Incapaz de contener su furia, las llamas brotaron del cuerpo de Perido. Como una encarnación del fuego, trató de agarrar a Droysen por el cuello, pero…

 

«Alto ahí, Maestro.»

 

«Si das un paso más, lo consideraremos una declaración de guerra contra nuestra 『Torre Skylar』».

 

Dos caballeros bloquearon a Perido, lanzando una severa advertencia. Iban ataviados con armaduras de poder grabadas con motivos de relámpagos, personalizadas para usuarios asociados a Skylar Tower.

 

Torre Skylar.

 

Propiedad del conde Skylar del reino de Leslie, era una de las tres facciones principales del reino.

 

Aunque no superaba en prestigio a Leopard o Cornelius, la Torre Skylar era el centro de la Corporación Skylar, uno de los diez principales fabricantes de armaduras de poder del continente Connect.

 

Aun así, dos usuarios de armaduras no podían detener de verdad a un mago del sexto círculo como Perido, pero éste sofocó rápidamente sus llamas.

 

A pesar de su excepcional destreza y del legado de la Torre Perido, no podía enfrentarse al Conde de Skylar.

 

Pero el fuego en sus ojos permaneció, mirando a Droysen como si quisiera reducirlo a cenizas.

 

«¡Droysen, demonio traidor!

 

La raíz de todo este problema no era otra que Droysen, su antiguo discípulo.

 

*

 

Con cincuenta magos, diez caballeros y veinte técnicos, la Torre Perido era una torre de tamaño medio.
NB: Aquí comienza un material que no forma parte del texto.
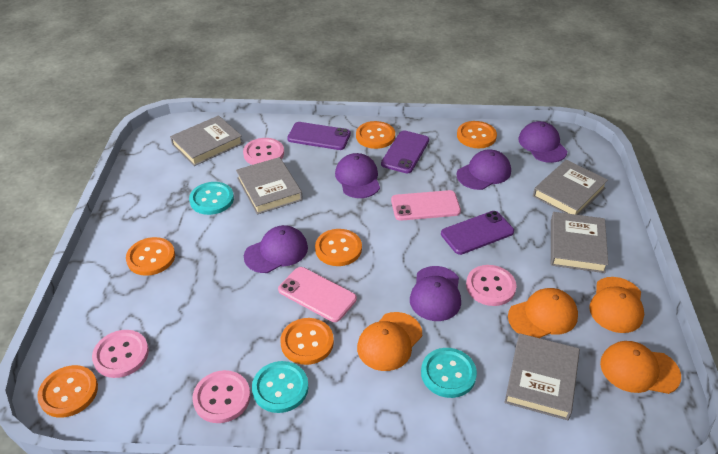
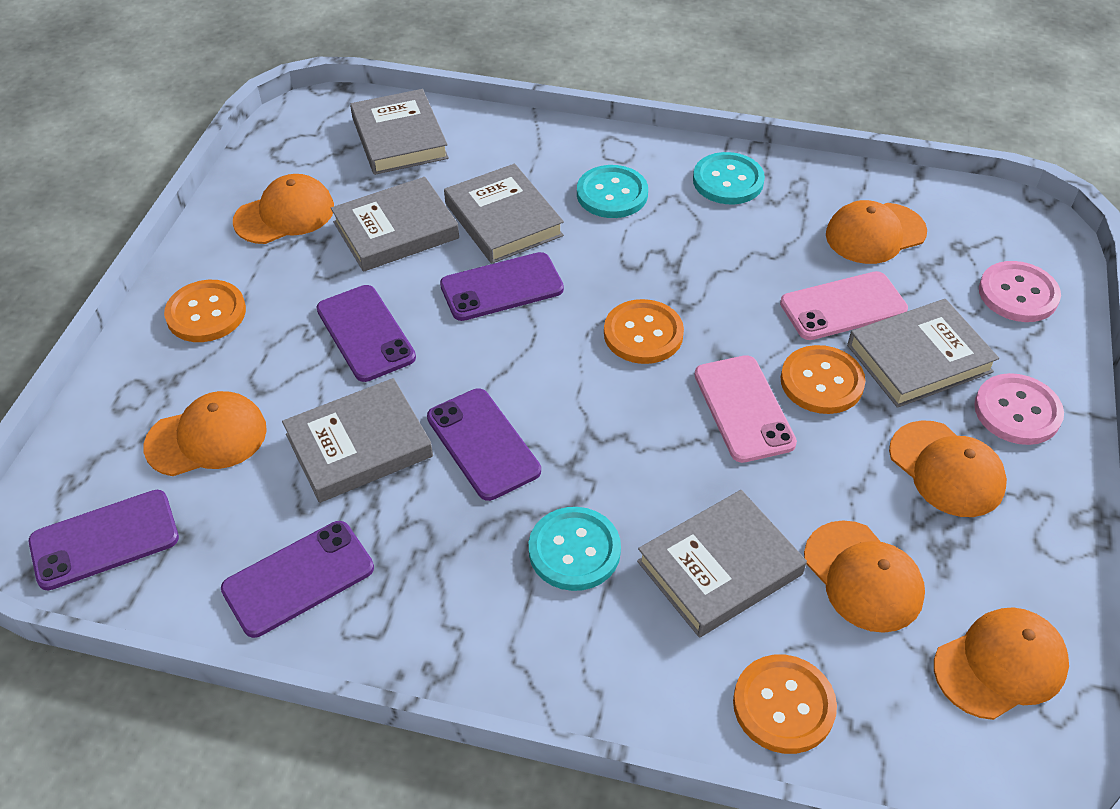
grey book: 5 -> 6
orange button: 6 -> 4
orange cap: 4 -> 6
pink button: 4 -> 2
purple cap: 5 -> 0
purple phone: 3 -> 5

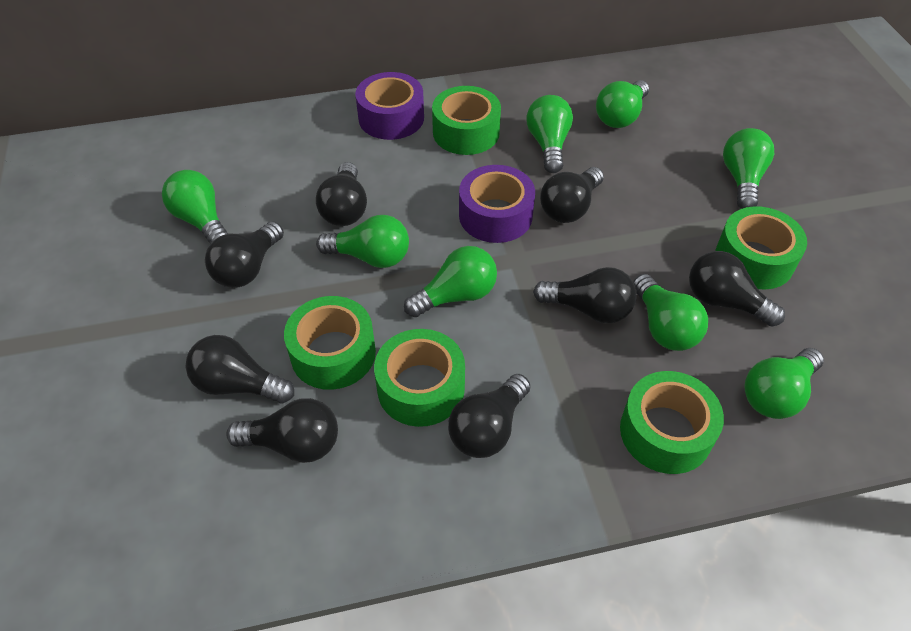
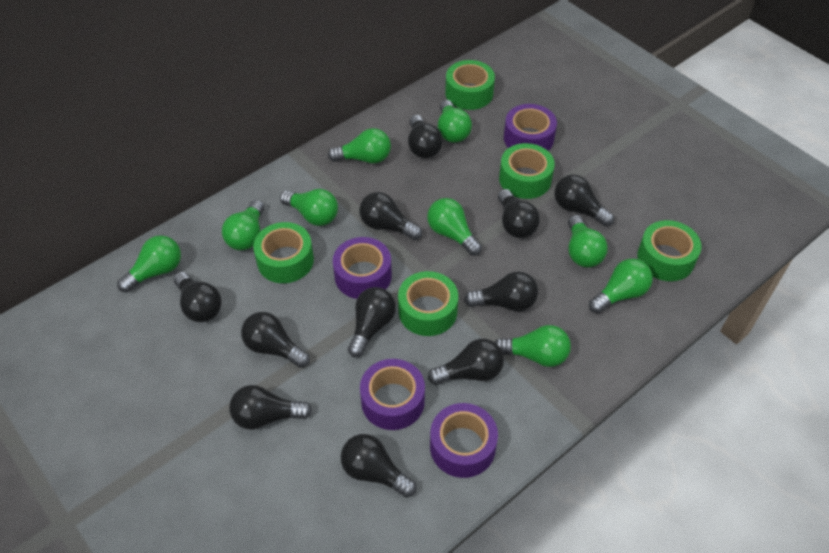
black light bulb: 8 -> 11
green light bulb: 8 -> 9
purple tape: 2 -> 4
Su tecnología le permitía producir armaduras de poder de grado B, lo que la hacía bastante reputada.

 

La torre tenía la tradición de que sus maestros permanecieran solteros y trataran a sus discípulos como a sus propios hijos, pasando la torre a los más talentosos de entre ellos.

 

A medida que las nuevas generaciones de magos, criados casi como hermanos, tomaban aprendices, continuaban este ciclo, haciendo de la Torre Perido algo parecido a una familia.

 

La gestión de la torre había sido supervisada por Droysen, el discípulo de Perido, talentoso y aparentemente fiable.

 

Pero hacía aproximadamente un año, las cosas habían empezado a torcerse cuando el Maestro Perido descubrió una nueva técnica relacionada con las armaduras de poder.

 

El Incidente de la Puerta y la invasión del palacio real supusieron tanto una crisis como una oportunidad para muchas torres de magos.

 

Naturalmente, el joven Droysen abogaba por estrategias agresivas de inversión y mercado, y el anciano Maestro Perido había cedido a sus consejos.

 

Pero era una trampa.

 

Droysen abusó de la confianza de su maestro, obteniendo préstamos de prestamistas usureros con falsos pretextos, vendiendo productos acabados por debajo de su valor y rompiendo deliberadamente lazos comerciales críticos, todo para traicionar a la torre.

 

Cuando el Maestro Perido se dio cuenta, ya era demasiado tarde. La torre estaba enterrada bajo enormes deudas, y las reclamaciones de los usureros habían pasado a Skylar Tower.

 

Y cuando Perido buscó a Droysen, éste ya se había unido a Skylar Tower.